■ **WORK TO BE COMPLETED**:
Output each record below exactly. No images go in the copy.

=== Begin Enclosure ===

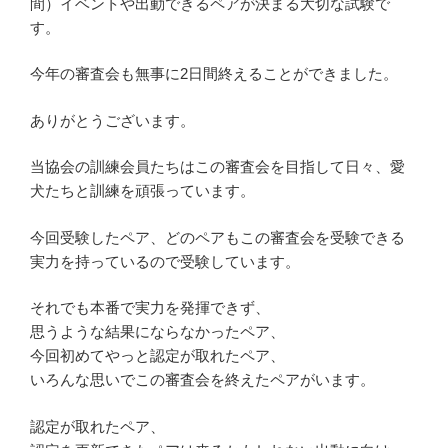
間）イベントや出動できるペアが決まる大切な試験で
す。
今年の審査会も無事に2日間終えることができました。
ありがとうございます。
当協会の訓練会員たちはこの審査会を目指して日々、愛
犬たちと訓練を頑張っています。
今回受験したペア、どのペアもこの審査会を受験できる
実力を持っているので受験しています。
それでも本番で実力を発揮できず、
思うような結果にならなかったペア、
今回初めてやっと認定が取れたペア、
いろんな思いでこの審査会を終えたペアがいます。
認定が取れたペア、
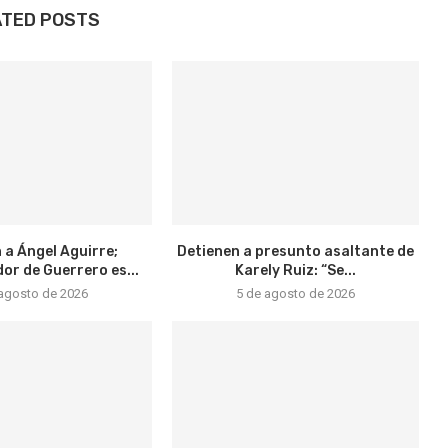
ATED POSTS
 a Ángel Aguirre;
Detienen a presunto asaltante de
r de Guerrero es...
Karely Ruiz: “Se...
 agosto de 2026
5 de agosto de 2026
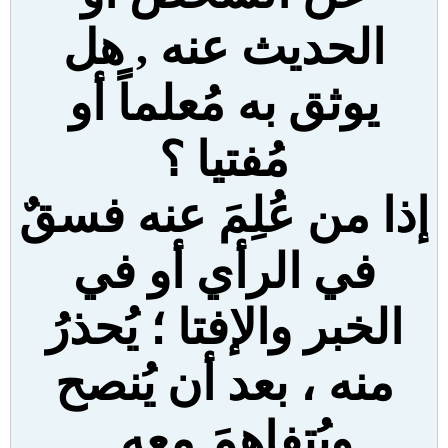
الحديث عنه , هل
يوثق به مُعلماً أو
مُفتيا ؟
إذا من عُلِمَ عنه فسقٌ
في الرأي أو في
الخبر والإفتا ؛ يُحذرُ
منه ، بعد أن يُنصح
ويُتفاهمَ معه .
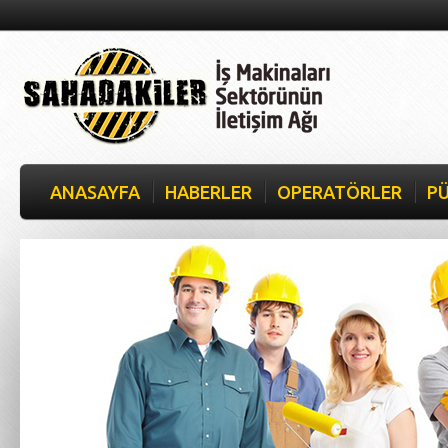
ANASAYFA
HABERLER
OPERATÖRLER
PÜ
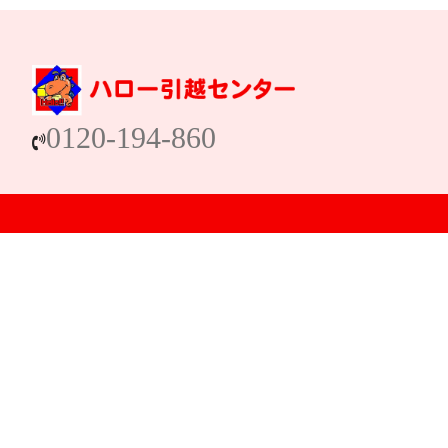
0120-194-860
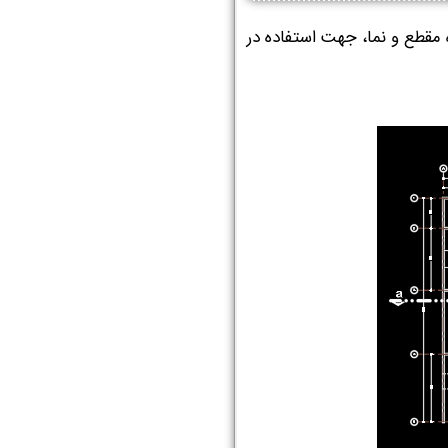
مقطع و نما، جهت استفاده در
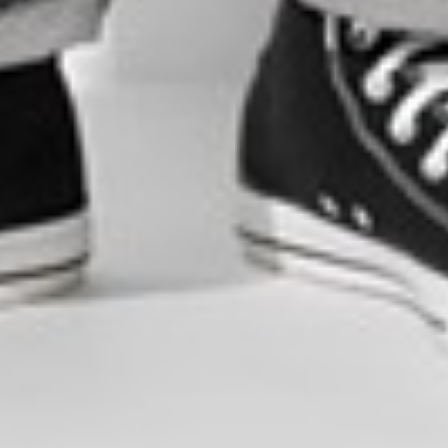
$ 129
$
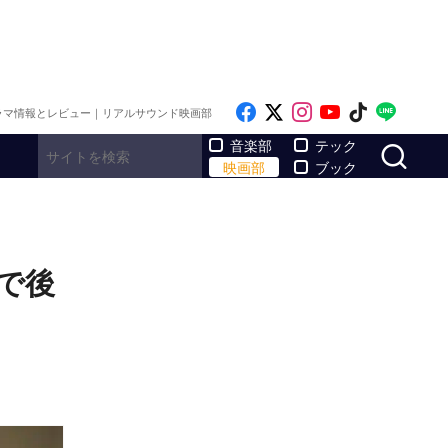
Like on Facebook
Follow on x
Follow on Inst
Follow on Y
Follow on
Follo
ラマ情報とレビュー｜リアルサウンド映画部
サ
音楽部
テック
映画部
ブック
で後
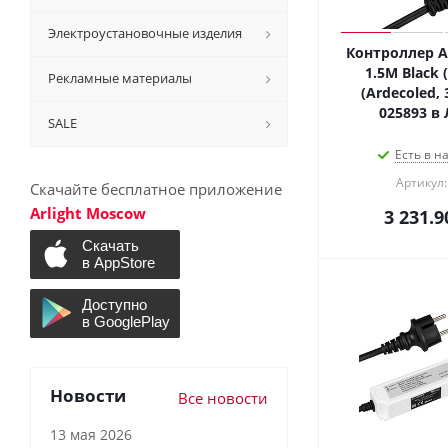
Электроустановочные изделия
Контроллер A
1.5M Black (
Рекламные материалы
(Ardecoled,
025893 в
SALE
Есть в н
Артикул:
Скачайте бесплатное приложение
Arlight Moscow
3 231.9
Новости
Все новости
13 мая 2026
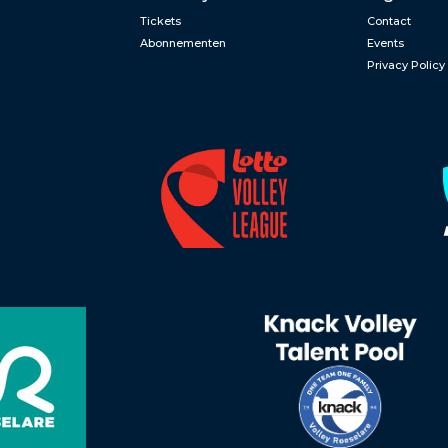
Tickets
Contact
Abonnementen
Events
Privacy Policy
n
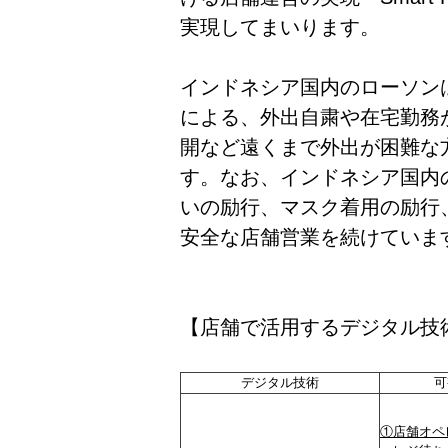
実現してまいります。
インドネシア国内のローソン
による、外出自粛や在宅勤務
開など遠くまで外出が困難な
す。なお、インドネシア国内
いの励行、マスク着用の励行
安全な店舗営業を続けていま
【店舗で活用するデジタル技
デジタル技術
可
①店舗オペ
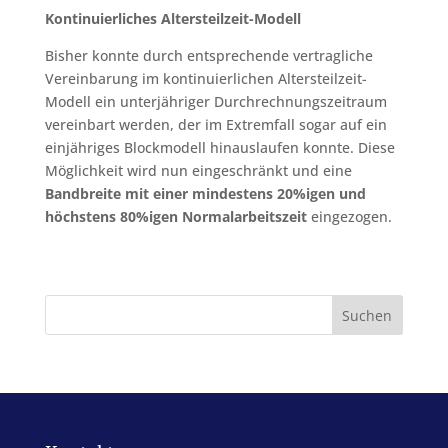
Kontinuierliches Altersteilzeit-Modell
Bisher konnte durch entsprechende vertragliche
Vereinbarung im kontinuierlichen Altersteilzeit-
Modell ein unterjähriger Durchrechnungszeitraum
vereinbart werden, der im Extremfall sogar auf ein
einjähriges Blockmodell hinauslaufen konnte. Diese
Möglichkeit wird nun eingeschränkt und eine
Bandbreite mit einer mindestens 20%igen und
höchstens 80%igen Normalarbeitszeit
eingezogen.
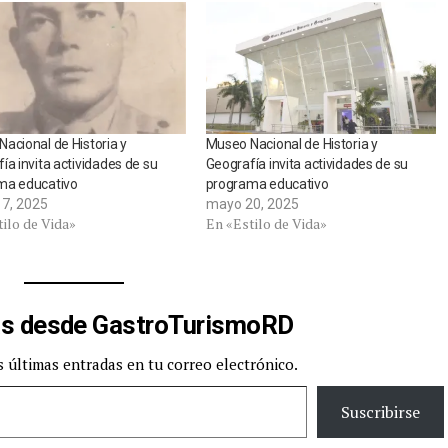
acional de Historia y
Museo Nacional de Historia y
ía invita actividades de su
Geografía invita actividades de su
ma educativo
programa educativo
7, 2025
mayo 20, 2025
ilo de Vida»
En «Estilo de Vida»
s desde GastroTurismoRD
s últimas entradas en tu correo electrónico.
Suscribirse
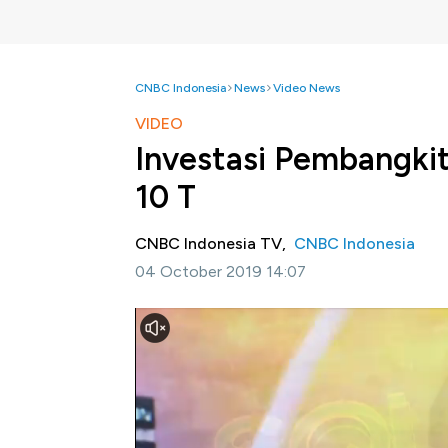
CNBC Indonesia
News
Video News
VIDEO
Investasi Pembangkit 
10 T
CNBC Indonesia TV,
CNBC Indonesia
04 October 2019 14:07
Jakarta, CNBC Indonesia-
Pemanfaatan Bio
maupun industri yang ada di tanah air, membut
Investasi besar ini untuk menyediakan pasok
Tenaga Diesel (PLTD) 4.969 unit.
Simak informasi selengkapnya di Squawk Box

=== End Enclosure ===

■ **RESPONSE FOR THIS EXERCISE**:
間）イベントや出動できるペアが決まる大切な試験で
す。
今年の審査会も無事に2日間終えることができました。
ありがとうございます。
当協会の訓練会員たちはこの審査会を目指して日々、愛
犬たちと訓練を頑張っています。
今回受験したペア、どのペアもこの審査会を受験できる
実力を持っているので受験しています。
それでも本番で実力を発揮できず、
思うような結果にならなかったペア、
今回初めてやっと認定が取れたペア、
いろんな思いでこの審査会を終えたペアがいます。
認定が取れたペア、
ATED POSTS
 a Ángel Aguirre;
Detienen a presunto asaltante de
r de Guerrero es...
Karely Ruiz: “Se...
 agosto de 2026
5 de agosto de 2026
الحديث عنه , هل
يوثق به مُعلماً أو
مُفتيا ؟
إذا من عُلِمَ عنه فسقٌ
في الرأي أو في
الخبر والإفتا ؛ يُحذرُ
منه ، بعد أن يُنصح
ويُتفاهمَ معه .
ANASAYFA
HABERLER
OPERATÖRLER
PÜ
0120-194-860
مقطع و نما، جهت استفاده در
$ 129
$
Like on Facebook
Follow on x
Follow on Inst
Follow on Y
Follow on
Follo
ラマ情報とレビュー｜リアルサウンド映画部
サ
音楽部
テック
映画部
ブック
で後
Электроустановочные изделия
Контроллер A
1.5M Black (
Рекламные материалы
(Ardecoled,
025893 в
SALE
Есть в н
Артикул:
Скачайте бесплатное приложение
Arlight Moscow
3 231.9
Новости
Все новости
13 мая 2026
Tickets
Contact
Abonnementen
Events
Privacy Policy
n
実現してまいります。
インドネシア国内のローソン
による、外出自粛や在宅勤務
開など遠くまで外出が困難な
す。なお、インドネシア国内
いの励行、マスク着用の励行
安全な店舗営業を続けていま
【店舗で活用するデジタル技
デジタル技術
可
①店舗オペ
Kontinuierliches Altersteilzeit-Modell
Bisher konnte durch entsprechende vertragliche
Vereinbarung im kontinuierlichen Altersteilzeit-
Modell ein unterjähriger Durchrechnungszeitraum
vereinbart werden, der im Extremfall sogar auf ein
einjähriges Blockmodell hinauslaufen konnte. Diese
Möglichkeit wird nun eingeschränkt und eine
Bandbreite mit einer mindestens 20%igen und
höchstens 80%igen Normalarbeitszeit
eingezogen.
acional de Historia y
Museo Nacional de Historia y
ía invita actividades de su
Geografía invita actividades de su
ma educativo
programa educativo
7, 2025
mayo 20, 2025
ilo de Vida»
En «Estilo de Vida»
s desde GastroTurismoRD
s últimas entradas en tu correo electrónico.
Suscribirse
CNBC Indonesia
News
Video News
VIDEO
Investasi Pembangkit 
10 T
CNBC Indonesia TV,
CNBC Indonesia
04 October 2019 14:07
Jakarta, CNBC Indonesia-
Pemanfaatan Bio
maupun industri yang ada di tanah air, membut
Investasi besar ini untuk menyediakan pasok
Tenaga Diesel (PLTD) 4.969 unit.
Simak informasi selengkapnya di Squawk Box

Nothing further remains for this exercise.